> Directions
In the passage below about Becky and her baby, where does Becky say she met George?

> Passage for review
The infant was dressed in a stained white undershirt and disposable diaper but warm enough for mid-June. Drool trickled down her chin, and she stared at me with her big brown eyes. Fine whisps of straight blond hair grew over her forehead. Oddly, neither her features nor her coloring revealed the slightest trace of her mother’s African American heritage.


“The bastard ran into the bathroom when I came in,” Allison growled as she swung the car door closed.


When we got back to the East Bay, Becky treated us to a tour of her battle scars, which she displayed with more pride than dismay.


“Are you using, Becky?” I asked.


“Not right now,” she replied, but her emaciated body and the way her eyes slid to the floor told me otherwise.


While an exhausted Becky went off to take a bath, Allison and I undressed the infant and inspected her tiny body. She, too, was in need of a bath, but other than a couple of superficial bruises, there were no visible injuries. We did note that the back of her head was flat, and the left side of her head, unlike the rest of her scalp, was nearly devoid of hair.


After bathing the child, we discovered that Becky’s bag contained only a few random items of clothing, but no diapers, bottles, or baby formula. I headed out to get supplies.


Over the next couple of days, and with uncommon candor, Becky filled us in on her life since the birth of the baby. George was someone she met at the rehab facility where she had gone to detox during the latter part of her pregnancy, she told us. After the baby was born, she and George reunited, and together, they resumed the familiar pattern of drug abuse, pimping, prostitution, and frequent homelessness. The only difference now was that Becky had both an abusive partner and a baby to add to the mix.


Dealing drugs and prostitution paid the rent on the apartment where she and George were now living. Alyssa was often left on the bare wooden floor while people came and went, day and night. Nor was it unusual for the baby to be left alone while George and Becky took care of business on the streets.


“George says I just need to learn to trust, whatever that means,” said Becky.


Upon further questioning, it became clear that in his twisted logic, teaching Becky to “trust” translated into a justification for the physical and emotional abuse he inflicted upon her. The baby was a bonus, one more tool at his disposal to be used when Becky resisted and bending her to his will required drastic means. Threatening the child’s life by dangling her by one leg and holding the point of a butcher knife to her belly while she screamed and flailed in mid-air, he had discovered, invariably made Becky obedient to his perverse demands.


“Has Child Protective Services ever gotten involved,” I asked.


Again, her evasive eyes.


“So, is that a yes?”


“Well, there was this one time. I left her at the welfare office and didn’t make it back before they closed.”


She claimed that was the only time, but I didn’t believe a word of it.

> The data
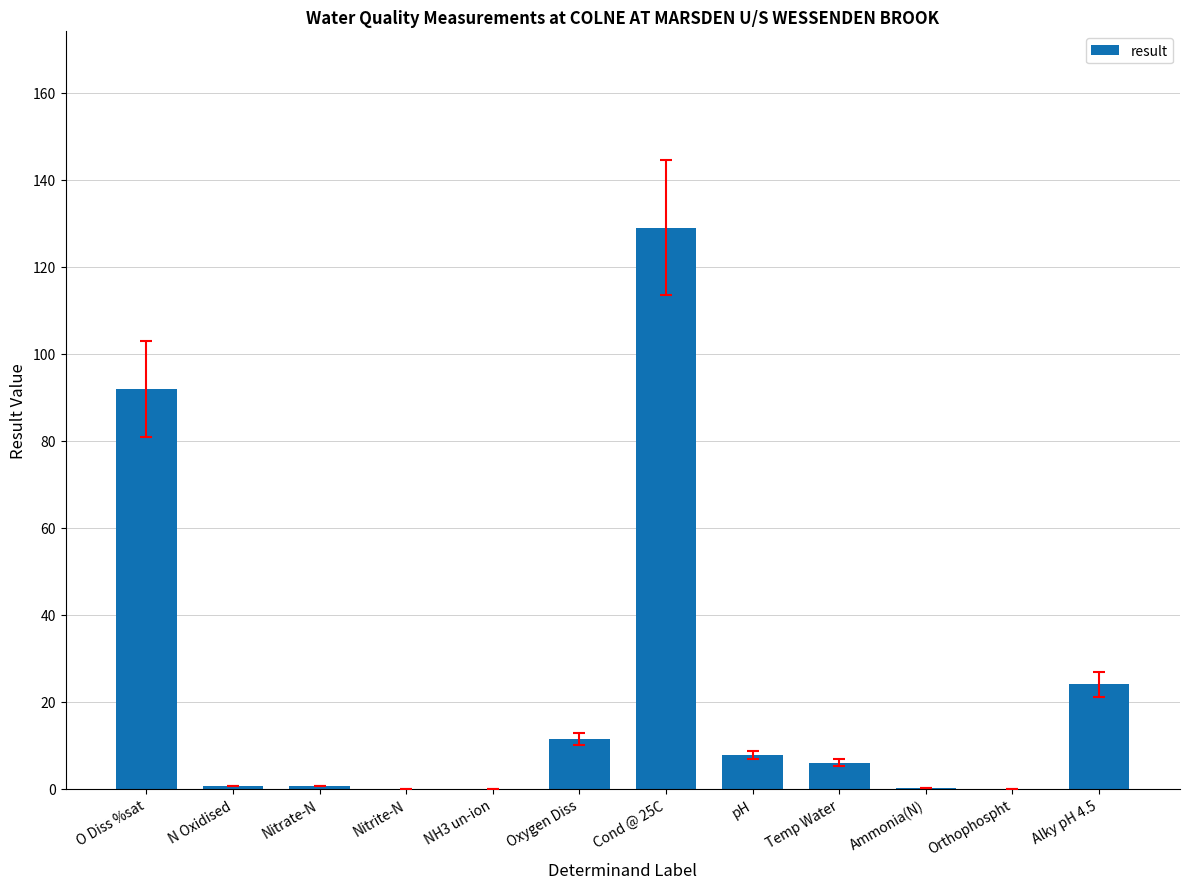

Are the bars horizontal?

No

> Solved exercise
At the rehab facility where she had gone to detox during the latter part of her pregnancy.